Plain-text document sources
========
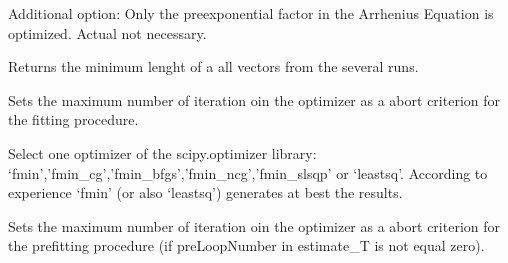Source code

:\documentclass[letterpaper,10pt,english]{sphinxmanual}
\begin{document}
\begin{fulllineitems}
\begin{fulllineitems}
\end{fulllineitems}


\begin{fulllineitems}
\label{FittingClasses:Fitter.LeastSquarsEstimator.improve_a}
Additional option: Only the preexponential factor in the Arrhenius Equation is optimized. Actual not necessary.

\end{fulllineitems}


\begin{fulllineitems}
\label{FittingClasses:Fitter.LeastSquarsEstimator.minLengthOfVectors}
Returns the minimum lenght of a all vectors from the several runs.

\end{fulllineitems}


\begin{fulllineitems}
\label{FittingClasses:Fitter.LeastSquarsEstimator.setMaxIter}
Sets the maximum number of iteration oin the optimizer as a abort criterion for the fitting procedure.

\end{fulllineitems}


\begin{fulllineitems}
\label{FittingClasses:Fitter.LeastSquarsEstimator.setOptimizer}
Select one optimizer of the scipy.optimizer library: `fmin','fmin\_cg','fmin\_bfgs','fmin\_ncg','fmin\_slsqp' or `leastsq'. According to experience `fmin' (or also `leastsq') generates at best the results.

\end{fulllineitems}


\begin{fulllineitems}
\label{FittingClasses:Fitter.LeastSquarsEstimator.setPreMaxIter}
Sets the maximum number of iteration oin the optimizer as a abort criterion for the prefitting procedure (if preLoopNumber in estimate\_T is not equal zero).


\end{fulllineitems}
\end{fulllineitems}
\end{document}
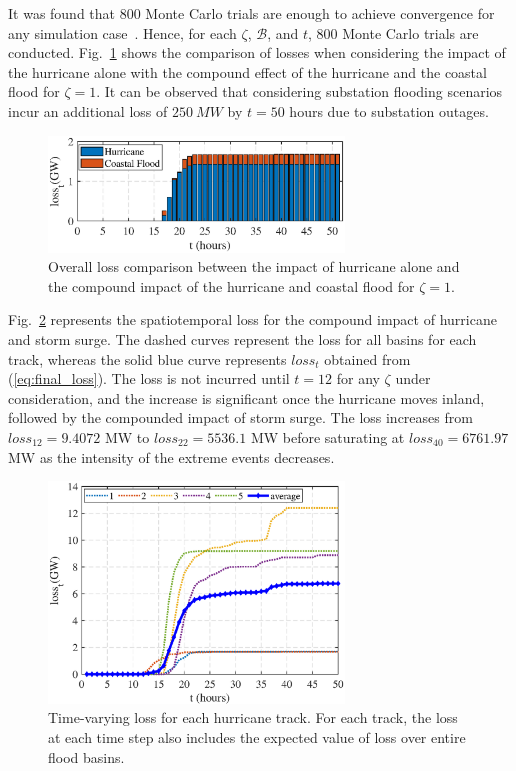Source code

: It was found that 800 Monte Carlo trials are enough to achieve convergence for any simulation case~\cite{9917119}. Hence, for each $\zeta$, $\mathcal{B}$, and $t$, 800 Monte Carlo trials are conducted. Fig.~\ref{fig:hurricane_flood_compound} shows the comparison of losses when considering the impact of the hurricane alone with the compound effect of the hurricane and the coastal flood for $\zeta=1$. It can be observed that considering substation flooding scenarios incur an additional loss of $250~MW$ by $t=50$ hours due to substation outages.   

\begin{figure}
    \centering
    \includegraphics[width=0.7\textwidth]{figures/hurricanevsflood.eps}
    \caption{Overall loss comparison between the impact of hurricane alone and the compound impact of the hurricane and coastal flood for $\zeta = 1$.}
    \label{fig:hurricane_flood_compound}
\end{figure}

Fig.~\ref{fig:final_losses} represents the spatiotemporal loss for the compound impact of hurricane and storm surge. The dashed curves represent the loss for all basins for each track, whereas the solid blue curve represents $loss_t$ obtained from (\ref{eq:final_loss}). The loss is not incurred until $t=12$ for any $\zeta$ under consideration, and the increase is significant once the hurricane moves inland, followed by the compounded impact of storm surge. The loss increases from $loss_{12} = 9.4072$ MW to $loss_{22} = 5536.1$ MW before saturating at $loss_{40} = 6761.97$ MW as the intensity of the extreme events decreases.  

\begin{figure}[!h!]
    \centering
    \includegraphics[width=0.7\textwidth]{figures/all_basin_losses.eps}
    \caption{Time-varying loss for each hurricane track. For each track, the loss at each time step also includes the expected value of loss over entire flood basins.}
    \label{fig:final_losses}
\end{figure}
========
### Task statement
Take every line from the data above that holds "iteration" and copy it out.

### Task answer
Sets the maximum number of iteration oin the optimizer as a abort criterion for the fitting procedure.
Sets the maximum number of iteration oin the optimizer as a abort criterion for the prefitting procedure (if preLoopNumber in estimate\_T is not equal zero).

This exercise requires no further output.